My Lords, I support the comments made by my noble friend, Lord Lipsey. There is a case for setting up some sensible monitoring arrangements. This is not just to check up on the Government, but to make sure that this system is working in the way that everybody wants it to. It is a big change, and we are starting from a position which means we have to grasp the nettle, as the noble Lord, Lord Sharkey, said. I strongly support his amendments.
I want to refresh the House’s memory of what we said in the Dilnot commission report. I will briefly detain noble Lords with a quote:
“There is very poor understanding of how the adult social care system currently works and how much it can potentially cost. Many people live under the false impression that social care will be free if they need it. If people are confused over how the system works and the costs that they potentially face, they will not prepare appropriately for the future.”

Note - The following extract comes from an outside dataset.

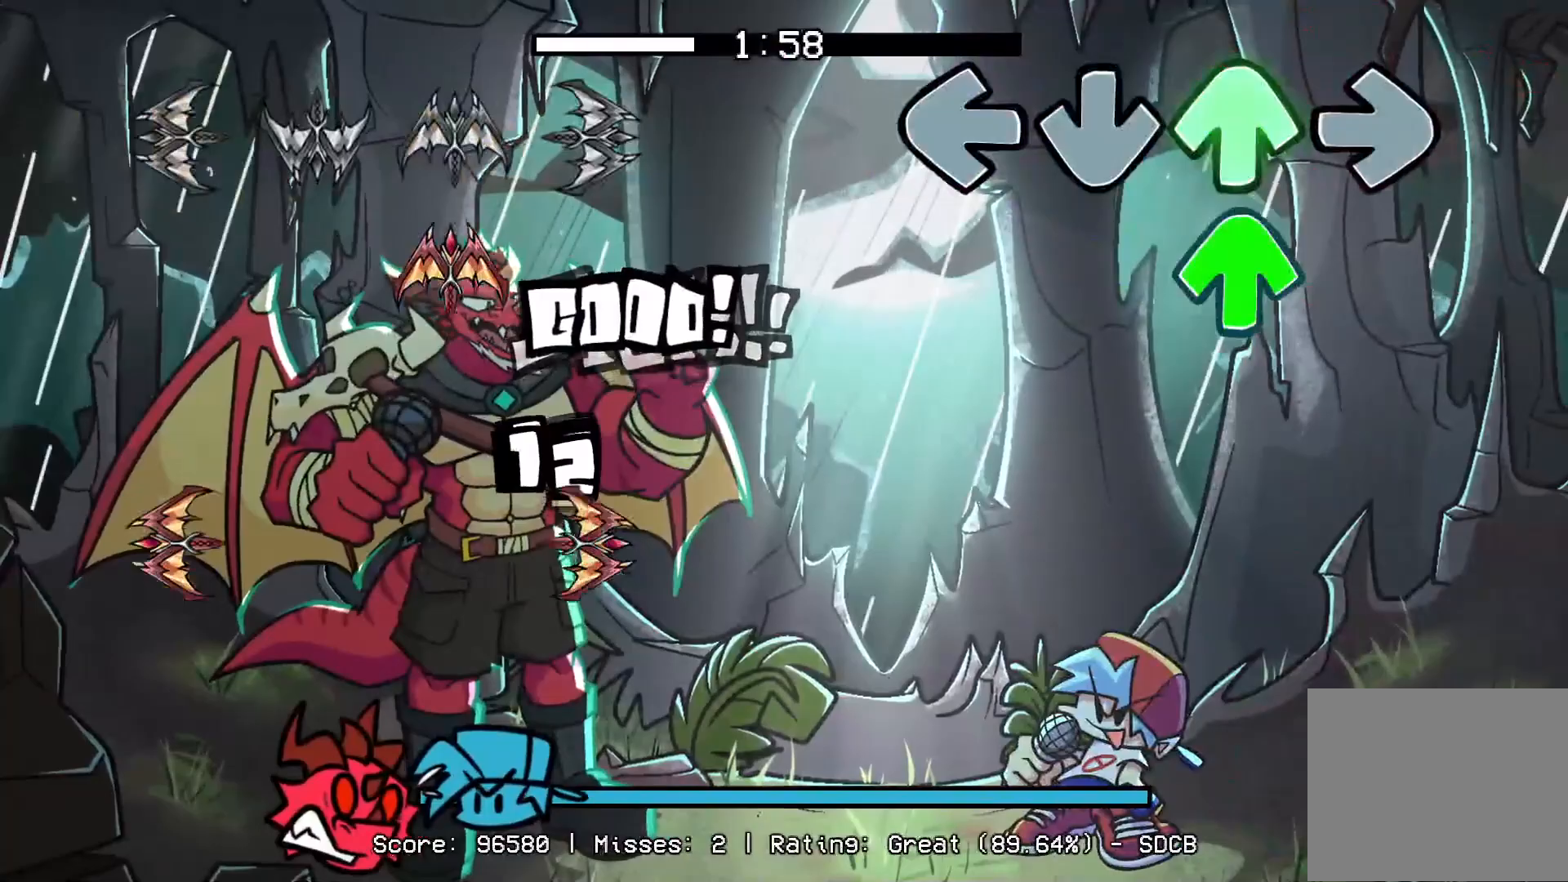
{"buttons": [], "events": [[100, "DPAD_UP", "up"], [167, "DPAD_UP", "down"], [333, "DPAD_UP", "up"]]}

That setting was why two of our 10 recommendations were that the Government should develop a major new information and advice strategy to help when care needs arise. To encourage people to plan ahead for their later life, we recommended that the Government should invest in an awareness campaign. We deliberately put those responsibilities on the Government. We did not put them on local authorities. We did this because we thought that unless the Government of the day—and this would apply to a Labour Government as much as a coalition Government—took a grip on this awareness campaign and planned the information and advice strategy, we would end up with a badly informed public and a mishmash of different local authority systems up and down the country.
We are not going to make this system work well or deliver the changes in the Bill and in the Dilnot commission report, unless there is investment. In our report we put the price tag of this as being a massive public awareness campaign. The public do not start from a position of being well informed about how they prepare for the future care and support needs that they will have in later life. The only way to start to change that is for the Government to grasp the nettle. I strongly support the proposals of the noble Lord, Lord Sharkey, to put this in the Bill. We should put a clear responsibility on the Secretary of State to run with the ball on this issue and, in effect, to monitor progress, not on a five-year basis but on a regular, annual basis. If we do not do something like this, we will live to regret it. We will see failure of implementation and failure to take the public with us on this major set of changes.